* _本文_
* * *
近年、政府の推進策もあってジェネリック医薬品(後発医薬品)は急速に普及している。調剤点数の優遇制度も設けられ多くの病院がジェネリック優先の方針を取るが、一方で極端に使用割合が少ない病院もある。なぜ、その病院はジェネリックを処方しないのか──。
全国でジェネリックを巡る“事件”が相次ぐなか、厚生労働省も本格的に動き出した。契機となったのは、昨年発覚したジェネリック大手の「日医工」(富山市)や「小林化工」(福井県あわら市)の不祥事だ。
日医工では、昨年までの少なくとも10年間、医薬品の製造工程や出荷検査で組織ぐるみの不正が続けられたことが昨年2月に発覚。同社は今年1月、抗アレルギー薬や胃腸薬、降圧剤や糖尿病治療薬など75品目を自主回収した。
小林化工でも、同社製の経口抗真菌剤(水虫薬)に誤って睡眠導入剤の成分が混入し健康被害が多数報告されていたことが、昨年12月に発覚した。この事態に厚労省は、今年6~7月、全国一斉の抜き打ち検査を実施。
* * *
* _作業指示 1_
ジェネリック医薬品に関する本文のうち、「日医工では、昨年までの少なく」を含む箇所から始め、「国一斉の抜き打ち検査を実施。」までを一字一句変えずに書き写せ。
* _作業指示 2_
次の(a)〜(c)がジェネリック医薬品に関する本文と一致するかを「はい」か「いいえ」で判定し、根拠となる本文の語句をそのまま引用せよ。(a) 日医工は今年1月に75品目を自主回収した。(b) 小林化工の件では、睡眠導入剤に水虫薬の成分が混入した。(c) 厚労省は今年6~7月に全国一斉の抜き打ち検査を実施した。

* _データ抜粋_
* * *
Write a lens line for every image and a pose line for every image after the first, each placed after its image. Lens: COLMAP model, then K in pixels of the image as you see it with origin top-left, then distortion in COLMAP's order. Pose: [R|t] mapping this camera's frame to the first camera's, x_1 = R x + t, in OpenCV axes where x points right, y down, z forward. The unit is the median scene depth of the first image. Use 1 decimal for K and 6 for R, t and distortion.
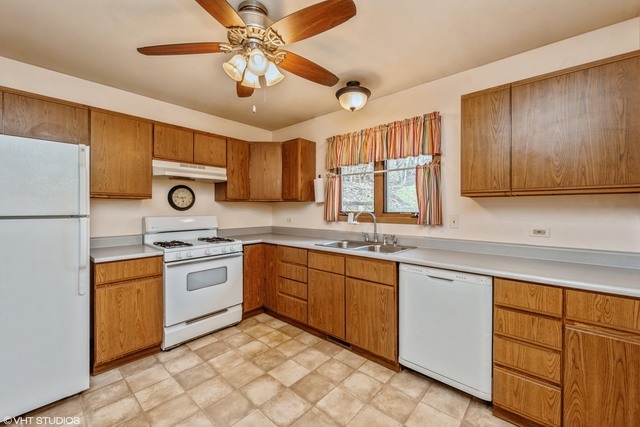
lens RADIAL K [[264.2, 0, 321.2], [0, 264.2, 209.6], [0, 0, 1]] dist [0.001566, 0.000048]
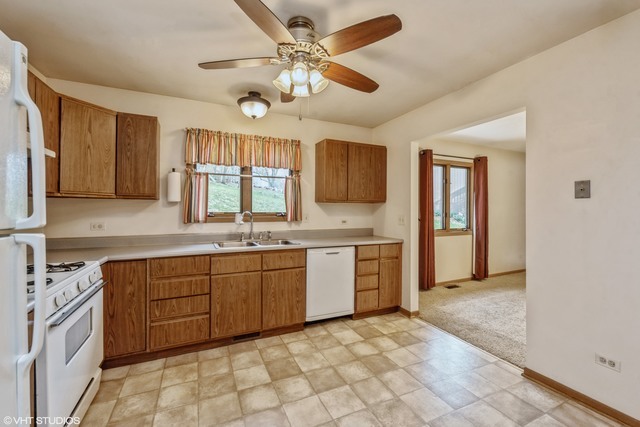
lens RADIAL K [[272.3, 0, 320.3], [0, 272.3, 210.0], [0, 0, 1]] dist [-0.001804, -0.000255]
pose [[0.383227, -0.003123, 0.923649, -0.802910], [0.001301, 0.999995, 0.002842, -0.004125], [-0.923653, 0.000113, 0.383229, 0.319579]]
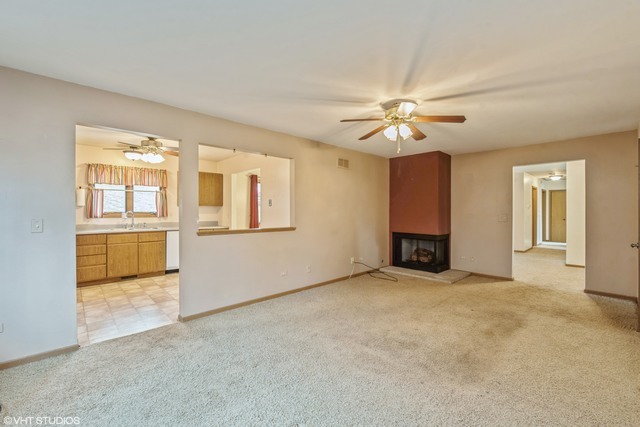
lens RADIAL K [[272.3, 0, 320.3], [0, 272.3, 210.0], [0, 0, 1]] dist [-0.001804, -0.000255]
pose [[0.064485, -0.007432, 0.997891, -1.841661], [0.000337, 0.999972, 0.007425, -0.020918], [-0.997919, -0.000143, 0.064486, -0.545302]]
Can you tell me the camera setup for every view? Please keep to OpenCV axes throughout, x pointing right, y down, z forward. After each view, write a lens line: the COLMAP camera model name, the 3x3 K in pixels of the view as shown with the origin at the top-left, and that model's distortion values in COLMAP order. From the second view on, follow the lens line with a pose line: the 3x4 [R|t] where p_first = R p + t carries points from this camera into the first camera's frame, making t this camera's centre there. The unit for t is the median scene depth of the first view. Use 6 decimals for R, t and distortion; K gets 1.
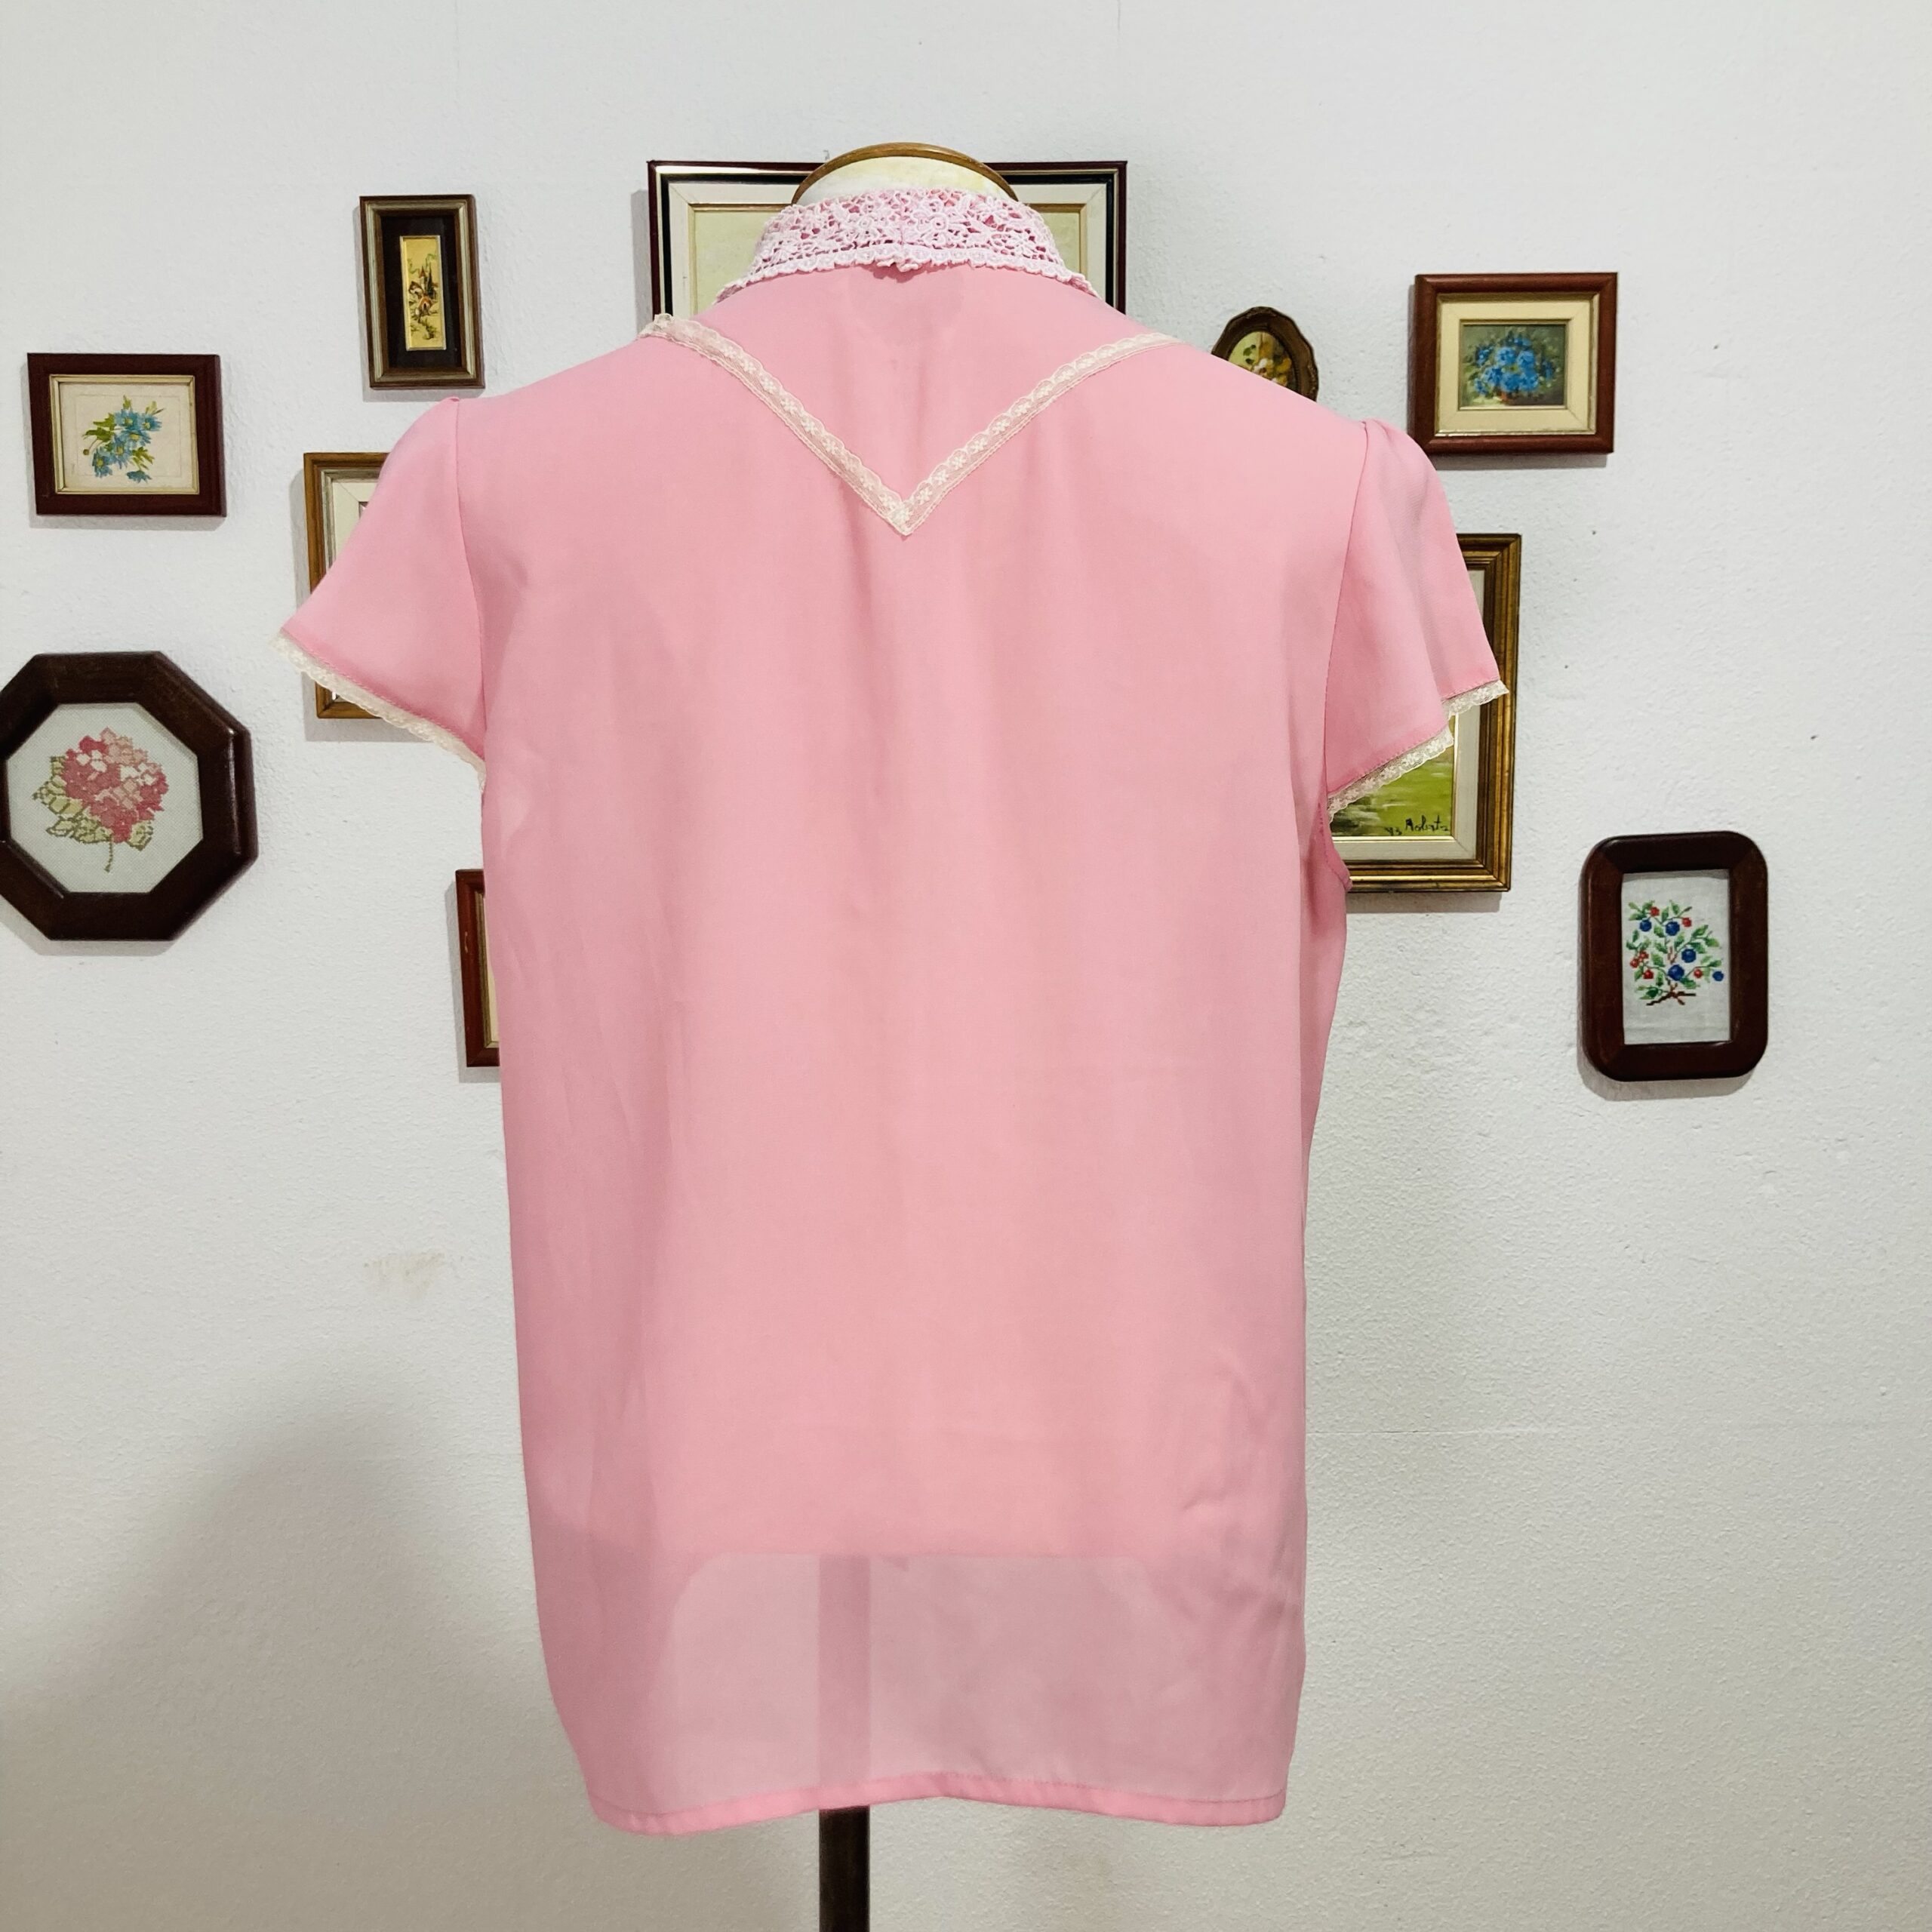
lens RADIAL K [[2109.7, 0, 964.0], [0, 2109.7, 1063.8], [0, 0, 1]] dist [0.058691, -0.094756]
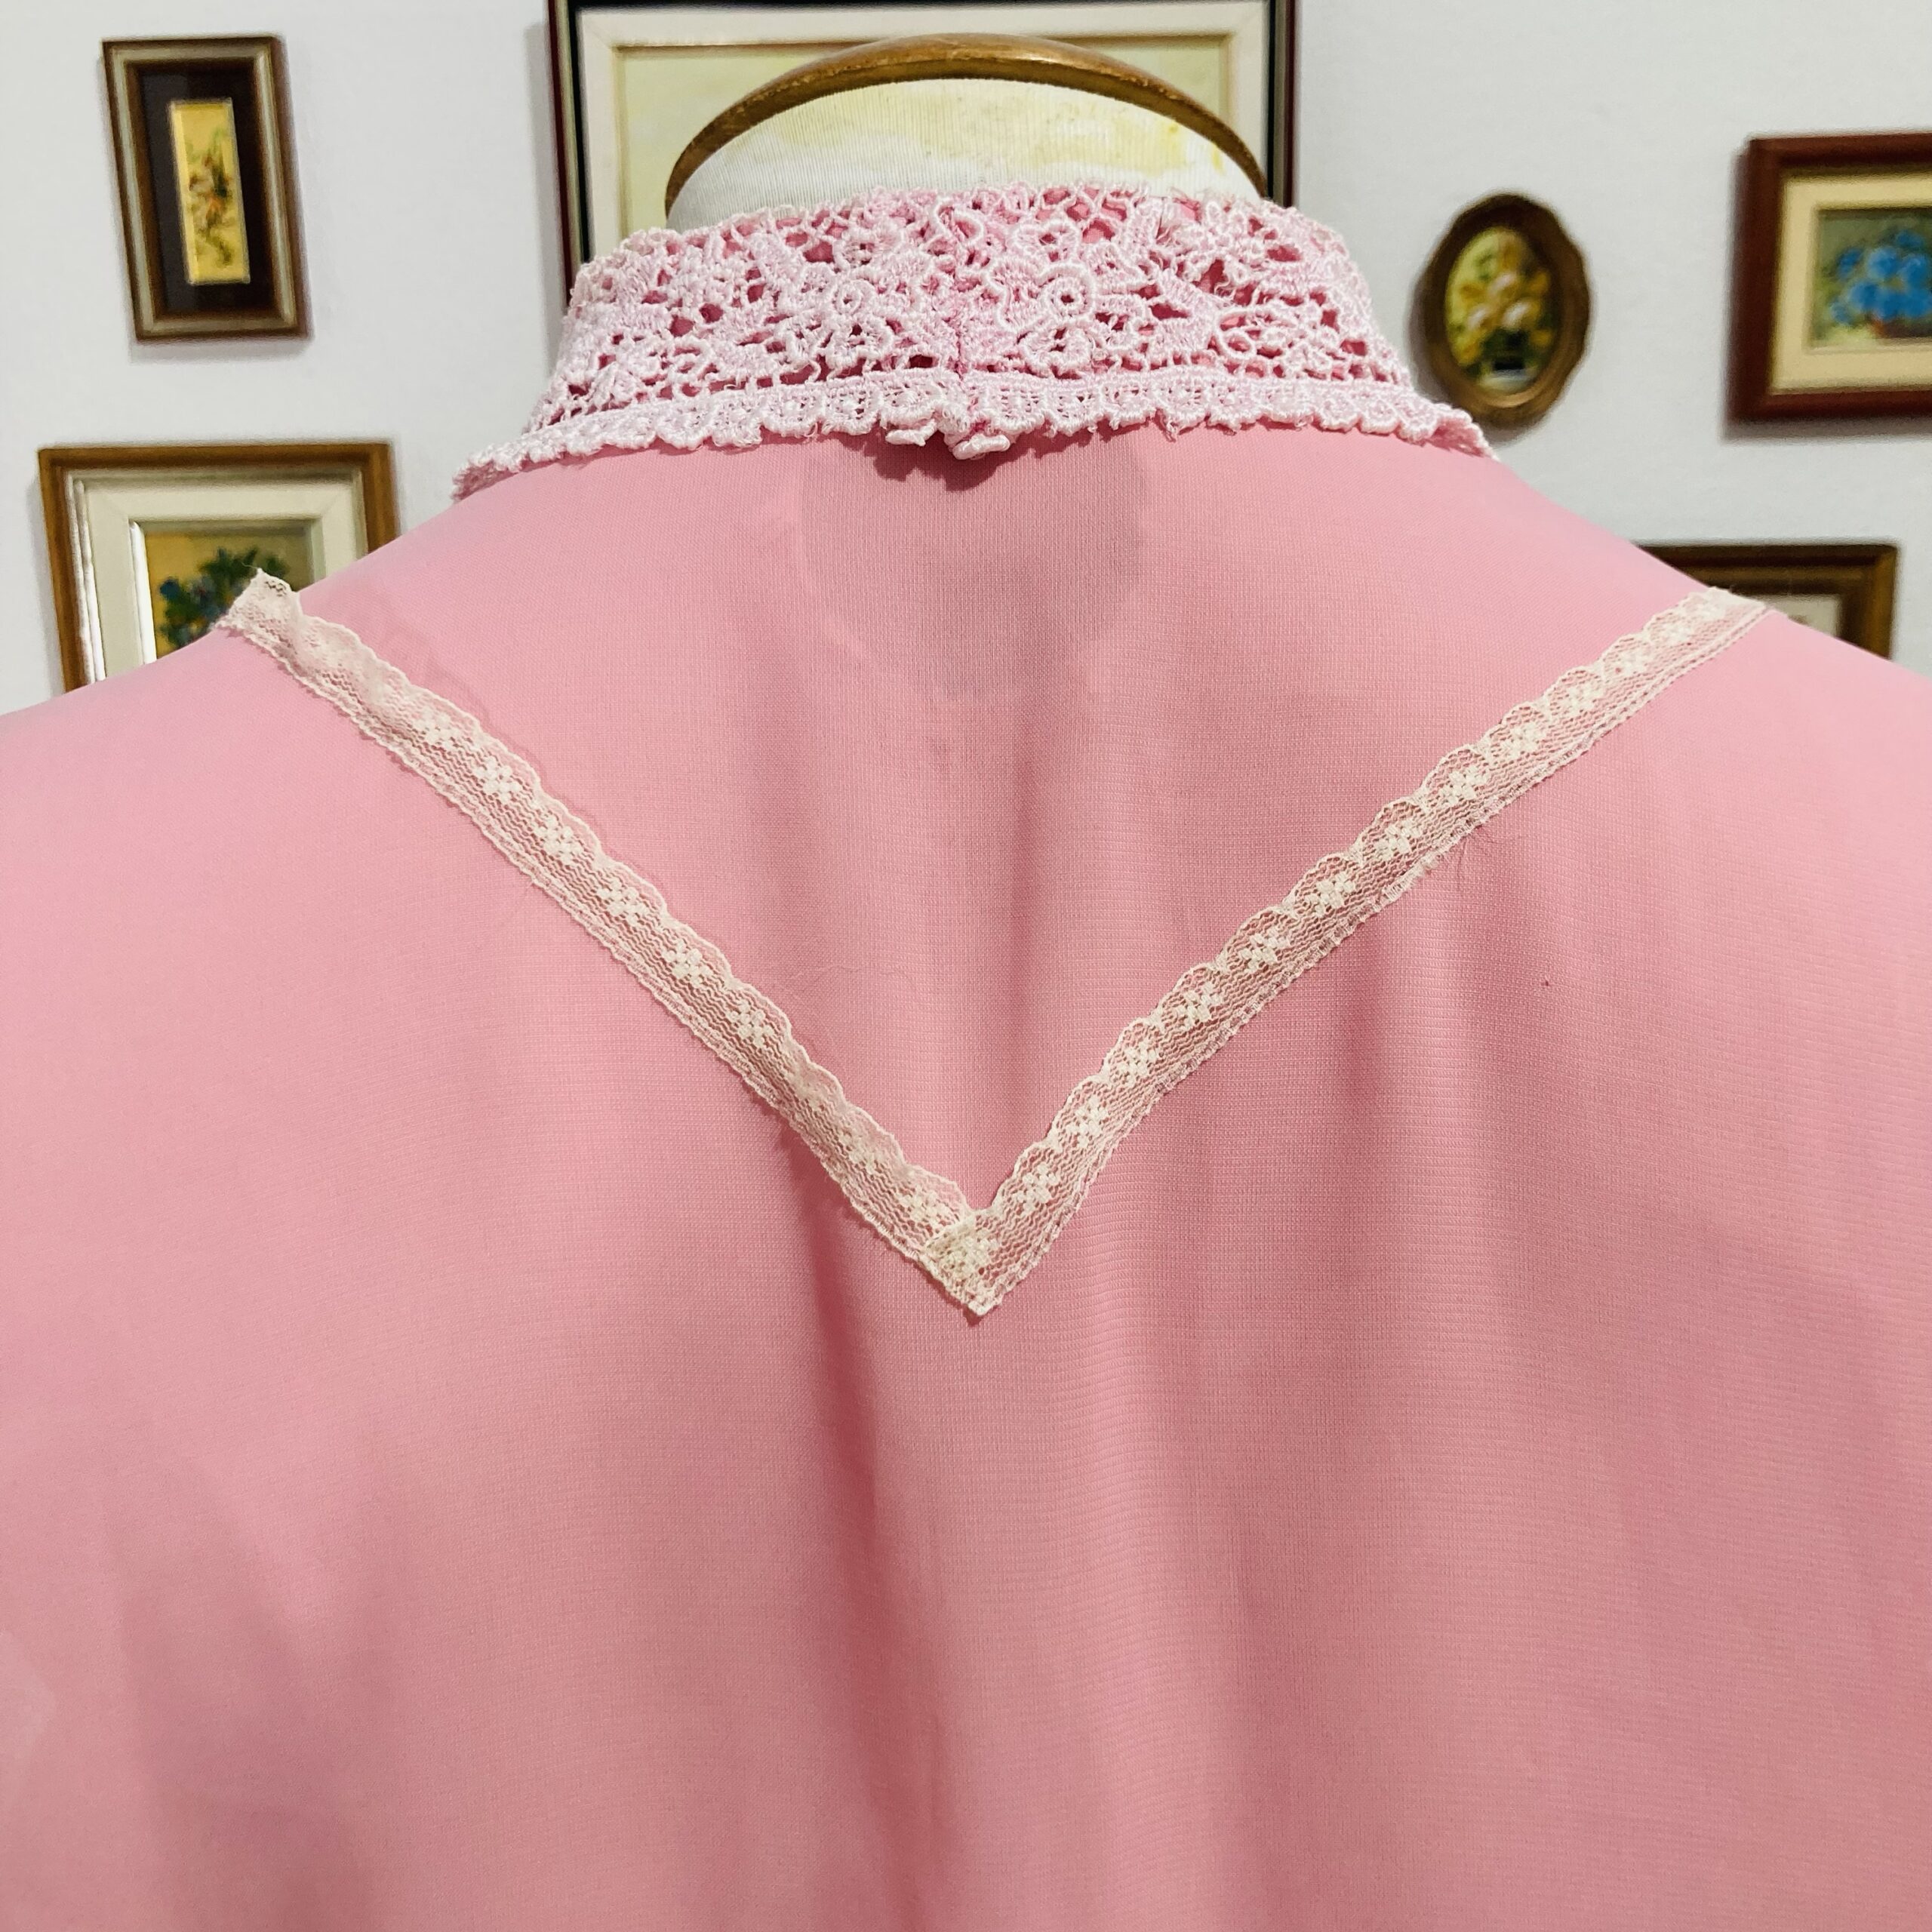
lens RADIAL K [[2109.7, 0, 964.0], [0, 2109.7, 1063.8], [0, 0, 1]] dist [0.058691, -0.094756]
pose [[0.999713, -0.006621, -0.023031, -0.021385], [0.008740, 0.995613, 0.093158, -0.303655], [0.022313, -0.093333, 0.995385, 0.647920]]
* * *
* _解答例 1_
日医工では、昨年までの少なくとも10年間、医薬品の製造工程や出荷検査で組織ぐるみの不正が続けられたことが昨年2月に発覚。同社は今年1月、抗アレルギー薬や胃腸薬、降圧剤や糖尿病治療薬など75品目を自主回収した。
小林化工でも、同社製の経口抗真菌剤(水虫薬)に誤って睡眠導入剤の成分が混入し健康被害が多数報告されていたことが、昨年12月に発覚した。この事態に厚労省は、今年6~7月、全国一斉の抜き打ち検査を実施。

* _解答例 2_
(a) はい。「同社は今年1月、抗アレルギー薬や胃腸薬、降圧剤や糖尿病治療薬など75品目を自主回収した」
(b) いいえ。「同社製の経口抗真菌剤(水虫薬)に誤って睡眠導入剤の成分が混入し」
(c) はい。「今年6~7月、全国一斉の抜き打ち検査を実施」